Council OKs gazebo cameras, new policy
FRONT ROYAL – A divided Town Council voted Monday to put back the video cameras at the gazebo after pressure from residents and business owners.
Council debated the matter for about an hour, voting on various amendments to an original motion that ultimately approved the re-installation of cameras at the gazebo and set policies governing the use and installation of such devices in other public areas of Front Royal.
Council voted 4-2 to approve the re-installation and the policy. Councilwoman Bébhinn Egger and Councilman Bret W. Hrbek voted against the motion. Vice Mayor Hollis L. Tharpe and Councilmen John P. Connolly, Jacob L. Meza and Eugene R. Tewalt voted in favor of the motion.
The town took down the devices from the gazebo at Chester and Main streets at council’s request in December. The town installed the cameras in late 2013 to no fanfare without input from council.

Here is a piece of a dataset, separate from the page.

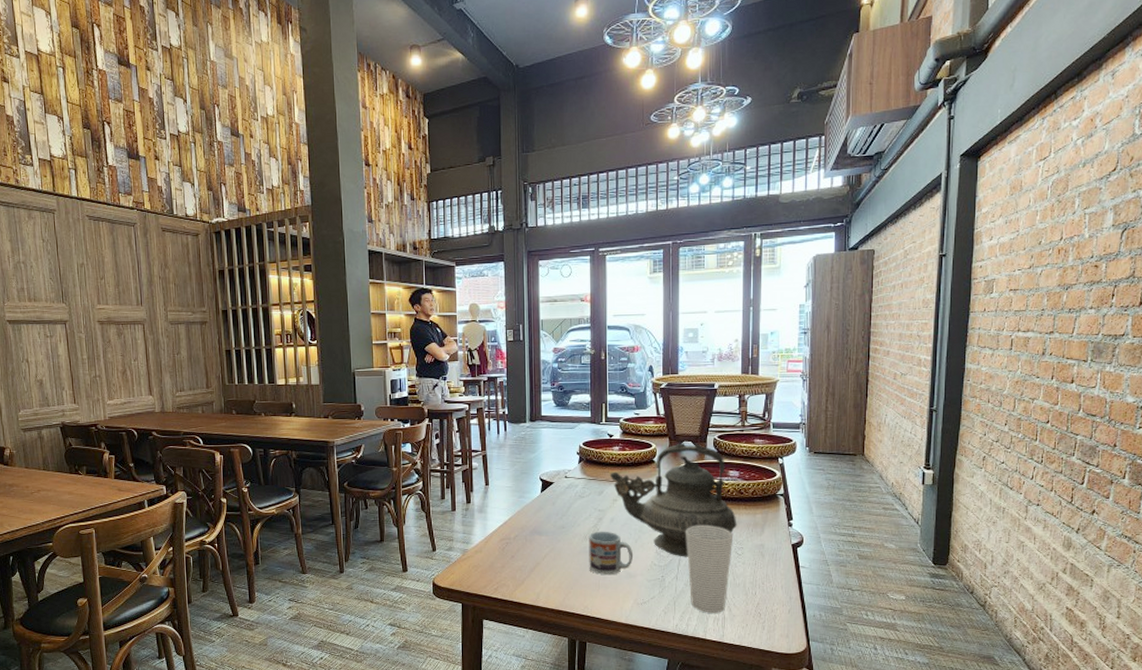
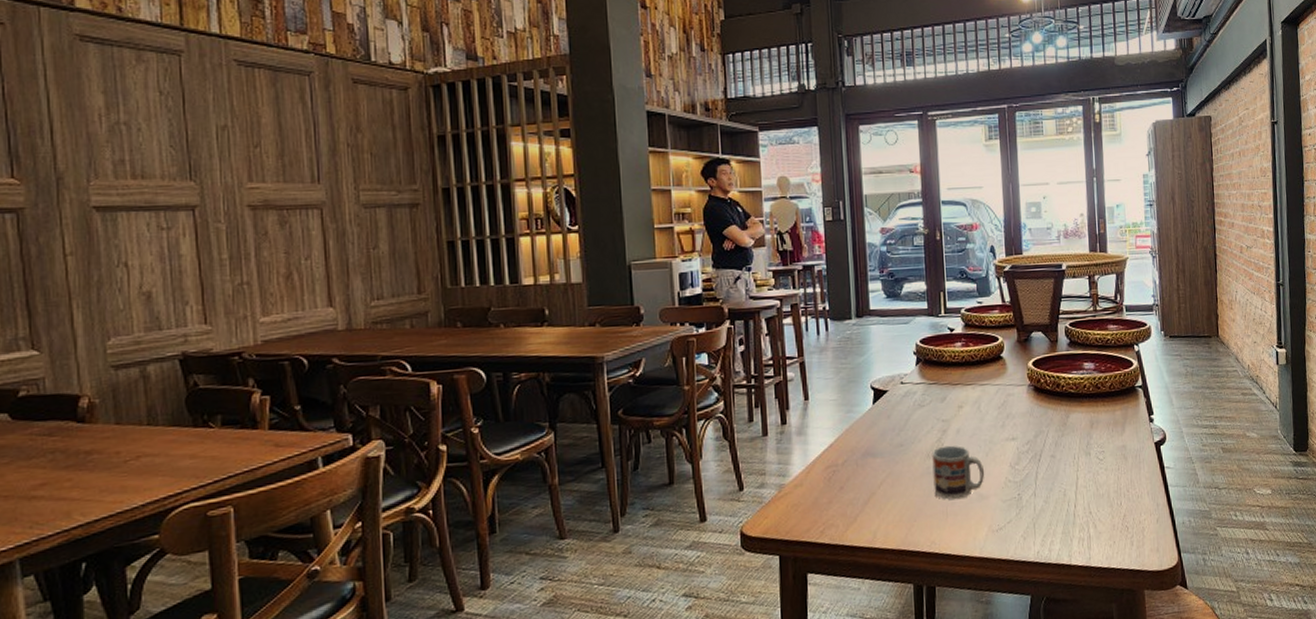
teapot: present [609,443,737,557] -> none [952,334,1096,469]
cup: present [686,524,734,613] -> none [1041,427,1094,533]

Council members who pushed to remove the cameras said more than once that the devices had not helped in any recent criminal investigations downtown.

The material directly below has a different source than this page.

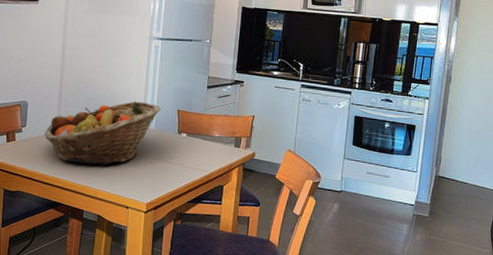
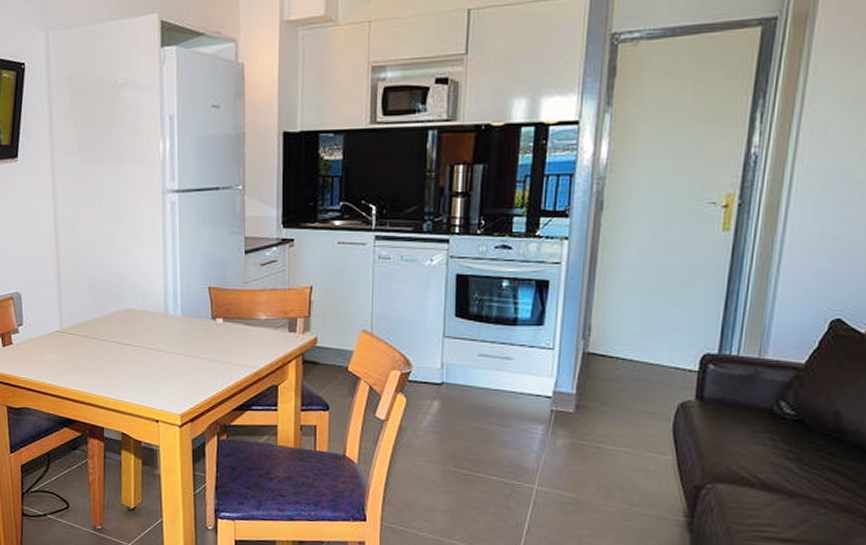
fruit basket: present [44,101,161,165] -> none [45,280,186,368]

Earlier this year residents as well as downtown property and business owners came before council on several occasions and urged members to put back the cameras, citing the use of devices as deterrents for crime and tools in police investigations.

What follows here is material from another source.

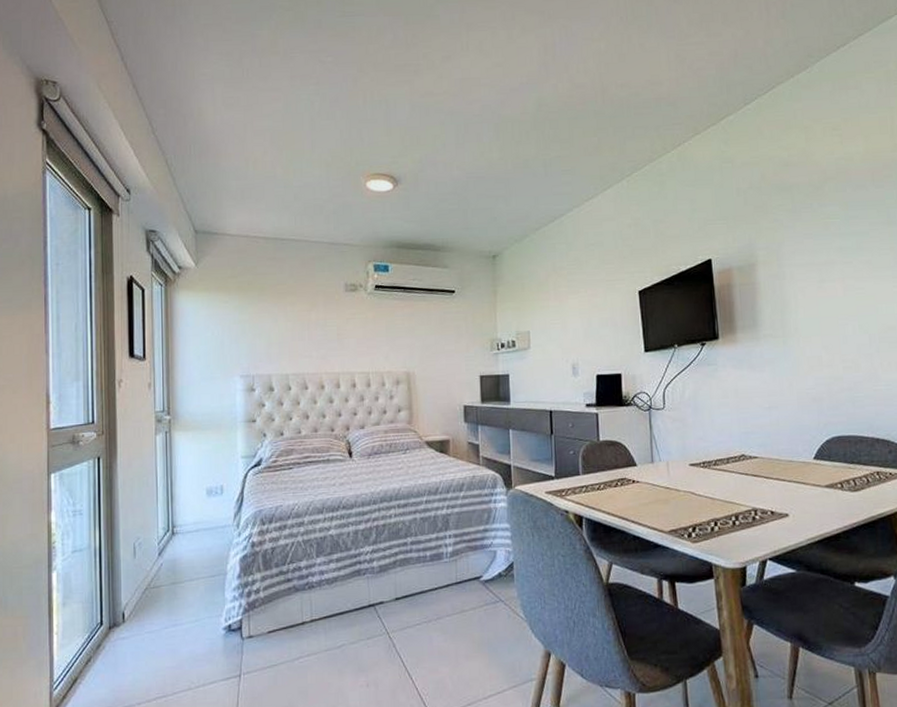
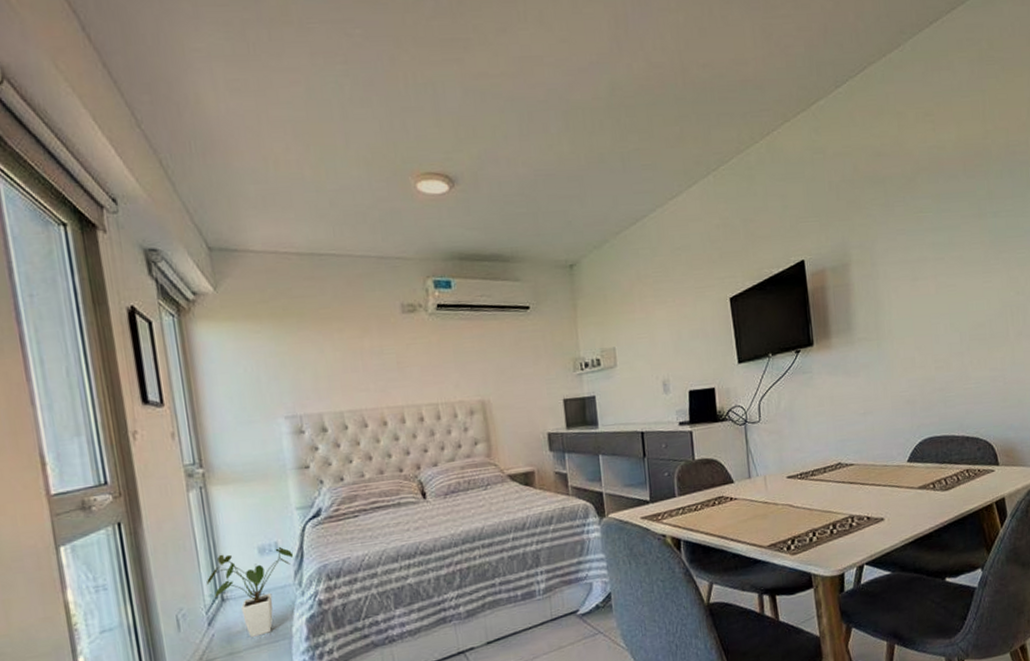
house plant: none [162,490,235,571] -> present [207,546,294,638]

During Monday’s council debate over the gazebo cameras and policy, members went back and forth on amendments to the original motion, most of which did not receive enough support. In some cases, Mayor Timothy W. Darr had to cast tie-breaking votes that showed his support for the installation and policies. Efforts by Egger and Hrbek to split the two ideas – cameras at the gazebo and a resolution setting the policies – or to delay action on the policy approval also failed.
Hrbek suggested council should address the matter as it would a change to the town code, which would require a public hearing. Egger said the resolution and approval to reinstall cameras are not the same. She later argued that council might be trying to solve a problem that doesn’t exist, noting that only a small percentage of arrests occur around the gazebo.
Egger, Hrbek and Meza voted on the amendment to delay action on the original motion to reinstall the cameras and to approve the resolution. Vice Mayor Hollis L. Tharpe and Councilmen Eugene R. Tewalt and Connolly voted against the amendment. Darr broke the tie by voting against the amendment.
Burke told council that, with the approval of the resolution, staff members would recommend holding a public hearing to codify the regulations. Burke said after the meeting that the town doesn’t have a working digital video recorder and likely would not before the public hearing.
Egger asked Town Attorney Douglas Napier if video footage recorded by the town subject to requests under the Freedom of Information Act. Napier said he would need to do more research to provide a definitive answer. Burke said the police department is looking into software that would block out faces of people in the footage not part of an investigation.
Egger then sought to amend the original motion to reassess the effectiveness of the cameras in a year. Hrbek suggested the motion impose a sunset clause for the policy and cameras. That motion failed 4-3 with Darr breaking the tie. Another motion by Egger sought to give council, not the town manager, the authority to install cameras, passed by a vote of 4-2. Egger also sought to remove language from the resolution that calls for the town to install signs advising people of the existence of the cameras. The motion failed 5-1. Another motion Egger pushed to change the language of the resolution to limit access to the footage also failed.